Oh my god, it's a sibilant tweeter!! Those are my bane, I have a tendency for Tinnitus and sharp sibilants just trigger it. It's the worst sound signature there is imo.At the same time, female vocals had very sharp extensions that were almost painful to listen to. This would come and go of course as the singing went along.
I played with EQ but after a while I gave up. Strangely no matter what I did, I could not get rid of the brightness in vocals. I did bring down the upper bass and lower mid-range level and that mostly helped but then it exaggerated the highs.
A sibilant tweeter is simply an evil, ringing mess. If something doesn't show up in measurements that simply means the measurements are not exhaustive enough, not that you can't measure it. We don't have a laser-inferrormeter or like Bruno Putzey said, he has a test battery of around 20 measurements that enable him to exactly replicate any amp-sound he wants. Our own testing battery isn't even close to that. But it doesn't matter because we aim for "specs so good the unmeasured stuff doesn't matter" anyway.
Don't forget that no speaker is "pure" (yet) so you always have sounding components.
Amir, if you still have the speaker, could you try something?

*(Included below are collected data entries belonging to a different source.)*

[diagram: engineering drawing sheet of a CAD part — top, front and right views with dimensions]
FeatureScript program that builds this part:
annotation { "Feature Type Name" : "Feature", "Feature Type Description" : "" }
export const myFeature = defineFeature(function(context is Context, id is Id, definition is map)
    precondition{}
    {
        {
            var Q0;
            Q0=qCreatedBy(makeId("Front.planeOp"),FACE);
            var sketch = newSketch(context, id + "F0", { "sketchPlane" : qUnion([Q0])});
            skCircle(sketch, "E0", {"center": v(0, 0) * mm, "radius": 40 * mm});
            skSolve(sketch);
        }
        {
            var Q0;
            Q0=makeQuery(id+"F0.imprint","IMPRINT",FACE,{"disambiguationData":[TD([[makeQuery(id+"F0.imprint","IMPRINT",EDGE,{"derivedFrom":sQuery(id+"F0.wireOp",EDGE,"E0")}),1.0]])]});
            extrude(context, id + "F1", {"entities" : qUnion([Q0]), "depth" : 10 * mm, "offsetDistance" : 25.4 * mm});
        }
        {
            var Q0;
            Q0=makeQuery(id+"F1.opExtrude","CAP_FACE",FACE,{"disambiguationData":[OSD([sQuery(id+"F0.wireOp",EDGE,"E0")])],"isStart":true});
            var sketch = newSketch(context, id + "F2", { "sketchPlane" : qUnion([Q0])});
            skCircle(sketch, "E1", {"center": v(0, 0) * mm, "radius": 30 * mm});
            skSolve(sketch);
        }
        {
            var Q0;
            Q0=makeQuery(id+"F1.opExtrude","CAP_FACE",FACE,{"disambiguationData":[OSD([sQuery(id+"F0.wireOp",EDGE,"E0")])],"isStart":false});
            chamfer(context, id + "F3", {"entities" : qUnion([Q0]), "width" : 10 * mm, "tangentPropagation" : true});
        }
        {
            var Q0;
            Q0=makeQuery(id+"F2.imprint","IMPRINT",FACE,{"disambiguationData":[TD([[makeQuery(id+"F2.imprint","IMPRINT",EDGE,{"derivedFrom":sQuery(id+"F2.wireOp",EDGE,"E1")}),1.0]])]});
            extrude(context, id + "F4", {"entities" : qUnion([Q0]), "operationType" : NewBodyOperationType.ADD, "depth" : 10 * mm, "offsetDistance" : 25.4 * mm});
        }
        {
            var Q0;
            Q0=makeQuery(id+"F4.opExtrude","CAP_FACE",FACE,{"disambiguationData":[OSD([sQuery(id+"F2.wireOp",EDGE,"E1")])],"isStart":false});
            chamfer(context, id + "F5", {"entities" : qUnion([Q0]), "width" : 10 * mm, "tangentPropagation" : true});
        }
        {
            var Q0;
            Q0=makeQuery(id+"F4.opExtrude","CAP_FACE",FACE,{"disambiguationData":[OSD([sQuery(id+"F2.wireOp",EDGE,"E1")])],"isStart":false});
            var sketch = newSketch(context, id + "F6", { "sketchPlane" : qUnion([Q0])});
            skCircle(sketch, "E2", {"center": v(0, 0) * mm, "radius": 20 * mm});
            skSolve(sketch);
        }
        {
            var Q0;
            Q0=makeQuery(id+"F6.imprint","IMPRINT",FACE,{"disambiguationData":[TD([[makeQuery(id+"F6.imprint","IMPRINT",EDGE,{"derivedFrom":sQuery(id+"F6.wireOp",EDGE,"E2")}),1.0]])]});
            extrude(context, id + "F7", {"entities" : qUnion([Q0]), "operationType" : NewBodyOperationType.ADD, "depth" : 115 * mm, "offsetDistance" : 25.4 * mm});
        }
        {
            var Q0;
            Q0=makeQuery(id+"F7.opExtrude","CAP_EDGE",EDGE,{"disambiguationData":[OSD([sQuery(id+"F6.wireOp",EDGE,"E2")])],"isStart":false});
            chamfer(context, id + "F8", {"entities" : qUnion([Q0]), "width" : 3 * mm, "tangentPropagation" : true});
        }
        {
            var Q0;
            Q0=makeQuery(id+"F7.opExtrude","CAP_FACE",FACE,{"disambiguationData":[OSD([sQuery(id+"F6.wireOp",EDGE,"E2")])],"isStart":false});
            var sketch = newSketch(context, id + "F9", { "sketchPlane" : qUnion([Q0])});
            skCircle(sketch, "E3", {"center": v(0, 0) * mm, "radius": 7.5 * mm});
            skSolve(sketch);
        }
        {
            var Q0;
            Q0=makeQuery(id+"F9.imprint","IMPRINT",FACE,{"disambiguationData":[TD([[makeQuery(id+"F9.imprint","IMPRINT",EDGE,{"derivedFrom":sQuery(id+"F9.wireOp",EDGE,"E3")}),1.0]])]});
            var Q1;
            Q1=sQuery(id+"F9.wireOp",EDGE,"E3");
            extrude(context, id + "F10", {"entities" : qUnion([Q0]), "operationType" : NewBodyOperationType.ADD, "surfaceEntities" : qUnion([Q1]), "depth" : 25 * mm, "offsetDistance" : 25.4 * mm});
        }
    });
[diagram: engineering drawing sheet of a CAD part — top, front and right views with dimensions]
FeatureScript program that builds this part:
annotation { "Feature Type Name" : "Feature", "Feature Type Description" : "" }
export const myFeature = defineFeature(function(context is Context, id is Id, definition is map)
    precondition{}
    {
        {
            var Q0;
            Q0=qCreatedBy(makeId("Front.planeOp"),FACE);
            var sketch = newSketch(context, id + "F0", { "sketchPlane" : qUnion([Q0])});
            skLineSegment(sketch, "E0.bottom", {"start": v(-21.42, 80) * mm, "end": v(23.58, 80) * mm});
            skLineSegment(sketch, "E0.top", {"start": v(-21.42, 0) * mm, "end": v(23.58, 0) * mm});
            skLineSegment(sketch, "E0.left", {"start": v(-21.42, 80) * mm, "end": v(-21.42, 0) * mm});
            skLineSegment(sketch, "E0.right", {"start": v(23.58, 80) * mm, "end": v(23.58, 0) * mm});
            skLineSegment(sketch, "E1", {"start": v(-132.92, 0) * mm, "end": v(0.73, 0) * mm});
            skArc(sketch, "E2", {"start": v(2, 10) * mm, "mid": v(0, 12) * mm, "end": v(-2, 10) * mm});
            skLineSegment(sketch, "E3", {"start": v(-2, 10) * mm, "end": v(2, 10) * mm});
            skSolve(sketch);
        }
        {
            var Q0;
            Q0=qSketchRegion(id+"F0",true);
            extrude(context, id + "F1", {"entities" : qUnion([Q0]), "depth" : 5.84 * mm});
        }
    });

Just brutalise the resonances at 1.5 and 5kHz. Like 15dB down. No mercy. Yes, it will of course completely mess up the frequency response and everything sounds wonky but the test is, will this get rid of the sssssssst?
edit: Actually, try only the 5kHz ringing first. That should be enough. For those wondering why: we are doing what in recording is called De-Essing. If you played back songs in a DAW you could probably load up a De-Esser and treat the tracks in a way that they just sound right on the SVS.